Entidades enviam carta a Lula por causa de censura sobre caso Fernando Sarney

A Associação Mundial de Jornais e o Fórum Mundial de Editores escreveram carta ao presidente Luiz Inácio Lula da Silva e ao presidente do STF (Supremo Tribunal Federal), Gilmar Mendes, para protestar contra a proibição judicial imposta ao jornal "O Estado de S. Paulo" em relação a investigação da Polícia Federal que envolve Fernando Sarney.

O texto, assinado pelo presidente da associação (WAN, em inglês), Gavin O’Reilly, e do fórum (WEF, em inglês), Xavier Vidal-Folch, ressalta "profunda preocupação". As entidades lembram que "a medida judicial de proibir as reportagens se constitui um caso de censura prévia e é uma clara violação do direito de livre expressão".

As duas entidades representam 18 mil publicações, 15 mil sites e mais de 3.000 companhias em 120 países.

Fernando Sarney, filho do presidente do Senado, José Sarney (PMDB-AP), é investigado na Operação Boi Barrica (rebatizada de Faktor), da PF, que corre sob segredo de Justiça. A proibição foi determinada pelo desembargador Dácio Vieira, do Tribunal de Justiça no Distrito Federal, no dia 31.

____________________

_Conjunto de tarefas:_
A - Reescreva a notícia sobre a censura no caso Fernando Sarney, tudo desde "Entidades enviam carta" até "em 120 países.", trocando "profunda preocupação" por "grave preocupação".
B - Dê continuidade à notícia sobre a censura no caso Fernando Sarney a partir do ponto em que ela termina.

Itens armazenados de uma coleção
____________________

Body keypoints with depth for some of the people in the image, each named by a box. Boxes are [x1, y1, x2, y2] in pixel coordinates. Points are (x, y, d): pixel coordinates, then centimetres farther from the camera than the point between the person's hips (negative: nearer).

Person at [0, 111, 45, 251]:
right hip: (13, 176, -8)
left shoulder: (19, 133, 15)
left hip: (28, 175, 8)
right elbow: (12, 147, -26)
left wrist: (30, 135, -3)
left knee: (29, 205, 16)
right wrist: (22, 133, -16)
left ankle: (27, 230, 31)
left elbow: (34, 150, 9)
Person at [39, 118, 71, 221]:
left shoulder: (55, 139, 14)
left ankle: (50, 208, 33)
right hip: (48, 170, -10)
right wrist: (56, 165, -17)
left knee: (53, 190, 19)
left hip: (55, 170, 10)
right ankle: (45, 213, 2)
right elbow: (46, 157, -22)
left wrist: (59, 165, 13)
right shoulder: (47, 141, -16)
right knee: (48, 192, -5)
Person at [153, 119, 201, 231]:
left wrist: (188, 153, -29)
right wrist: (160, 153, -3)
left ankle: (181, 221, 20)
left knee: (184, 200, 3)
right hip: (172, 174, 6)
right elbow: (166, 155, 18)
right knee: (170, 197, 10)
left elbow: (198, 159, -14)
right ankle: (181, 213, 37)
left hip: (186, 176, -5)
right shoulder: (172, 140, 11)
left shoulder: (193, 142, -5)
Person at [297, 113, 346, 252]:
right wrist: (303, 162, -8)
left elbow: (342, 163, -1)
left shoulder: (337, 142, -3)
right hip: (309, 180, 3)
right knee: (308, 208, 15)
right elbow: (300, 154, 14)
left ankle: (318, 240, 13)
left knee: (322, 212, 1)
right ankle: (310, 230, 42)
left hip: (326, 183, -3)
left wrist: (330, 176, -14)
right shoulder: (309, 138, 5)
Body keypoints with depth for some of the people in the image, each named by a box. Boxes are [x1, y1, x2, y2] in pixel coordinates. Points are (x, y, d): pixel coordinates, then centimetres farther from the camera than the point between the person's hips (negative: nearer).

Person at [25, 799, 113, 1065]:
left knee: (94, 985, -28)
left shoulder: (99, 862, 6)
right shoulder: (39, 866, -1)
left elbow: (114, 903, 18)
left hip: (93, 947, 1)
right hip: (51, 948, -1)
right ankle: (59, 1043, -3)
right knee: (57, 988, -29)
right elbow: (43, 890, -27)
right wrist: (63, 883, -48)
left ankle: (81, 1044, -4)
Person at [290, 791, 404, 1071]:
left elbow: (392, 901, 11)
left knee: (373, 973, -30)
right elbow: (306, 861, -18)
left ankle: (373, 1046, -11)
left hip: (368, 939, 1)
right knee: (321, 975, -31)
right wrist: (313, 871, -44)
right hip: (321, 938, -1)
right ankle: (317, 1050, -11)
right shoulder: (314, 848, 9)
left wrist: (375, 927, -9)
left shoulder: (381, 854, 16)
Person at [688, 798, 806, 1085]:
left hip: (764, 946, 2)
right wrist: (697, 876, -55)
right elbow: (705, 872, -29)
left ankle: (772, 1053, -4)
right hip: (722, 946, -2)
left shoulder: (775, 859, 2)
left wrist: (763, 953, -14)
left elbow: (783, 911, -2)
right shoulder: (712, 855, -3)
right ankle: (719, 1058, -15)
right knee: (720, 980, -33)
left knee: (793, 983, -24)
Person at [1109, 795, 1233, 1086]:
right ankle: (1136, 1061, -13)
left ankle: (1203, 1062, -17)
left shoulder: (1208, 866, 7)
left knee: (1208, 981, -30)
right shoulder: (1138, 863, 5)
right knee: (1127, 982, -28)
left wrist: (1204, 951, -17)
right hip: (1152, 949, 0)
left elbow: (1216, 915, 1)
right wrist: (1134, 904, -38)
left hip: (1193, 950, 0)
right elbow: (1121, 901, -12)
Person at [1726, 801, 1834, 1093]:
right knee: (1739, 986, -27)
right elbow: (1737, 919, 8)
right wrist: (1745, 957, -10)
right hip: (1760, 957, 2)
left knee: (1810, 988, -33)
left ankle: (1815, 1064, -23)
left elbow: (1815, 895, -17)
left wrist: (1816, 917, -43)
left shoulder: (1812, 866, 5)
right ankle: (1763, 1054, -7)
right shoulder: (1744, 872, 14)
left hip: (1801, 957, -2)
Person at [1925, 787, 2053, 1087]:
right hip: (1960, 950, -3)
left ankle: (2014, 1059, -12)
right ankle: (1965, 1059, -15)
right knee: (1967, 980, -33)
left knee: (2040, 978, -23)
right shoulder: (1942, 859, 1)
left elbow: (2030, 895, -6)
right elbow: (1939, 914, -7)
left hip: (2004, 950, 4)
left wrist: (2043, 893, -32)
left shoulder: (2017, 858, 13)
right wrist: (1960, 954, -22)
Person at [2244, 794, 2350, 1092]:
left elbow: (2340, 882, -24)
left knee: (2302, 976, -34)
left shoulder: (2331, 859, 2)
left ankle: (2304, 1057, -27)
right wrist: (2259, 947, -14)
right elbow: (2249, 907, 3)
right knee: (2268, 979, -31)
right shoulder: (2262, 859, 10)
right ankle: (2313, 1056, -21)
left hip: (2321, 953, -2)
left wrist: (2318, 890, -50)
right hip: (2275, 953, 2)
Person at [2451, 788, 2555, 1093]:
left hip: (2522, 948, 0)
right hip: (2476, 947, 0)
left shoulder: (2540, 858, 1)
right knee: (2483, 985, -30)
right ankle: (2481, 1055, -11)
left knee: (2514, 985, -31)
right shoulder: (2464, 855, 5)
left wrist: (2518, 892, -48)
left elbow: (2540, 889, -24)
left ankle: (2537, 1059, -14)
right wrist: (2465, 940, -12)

____________________

_Respostas do exercício:_
A -
Entidades enviam carta a Lula por causa de censura sobre caso Fernando Sarney

A Associação Mundial de Jornais e o Fórum Mundial de Editores escreveram carta ao presidente Luiz Inácio Lula da Silva e ao presidente do STF (Supremo Tribunal Federal), Gilmar Mendes, para protestar contra a proibição judicial imposta ao jornal "O Estado de S. Paulo" em relação a investigação da Polícia Federal que envolve Fernando Sarney.

O texto, assinado pelo presidente da associação (WAN, em inglês), Gavin O’Reilly, e do fórum (WEF, em inglês), Xavier Vidal-Folch, ressalta "grave preocupação". As entidades lembram que "a medida judicial de proibir as reportagens se constitui um caso de censura prévia e é uma clara violação do direito de livre expressão".

As duas entidades representam 18 mil publicações, 15 mil sites e mais de 3.000 companhias em 120 países.

B -
Fernando foi indiciado por formação de quadrilha, gestão de instituição financeira irregular, lavagem de dinheiro e falsidade ideológica. Ele nega as acusações.

As entidades pedem que Lula e Mendes façam "tudo o que estiver ao alcance" para a decisão ser anulada e que "seja permitido à imprensa publicar livremente reportagens sobre os assuntos de interesse público".

Lula não se manifestou. Na última semana, Mendes afirmou que não é possível dizer que há censura na decisão, por se tratar de um ato monocrático do juiz ao qual cabe recurso.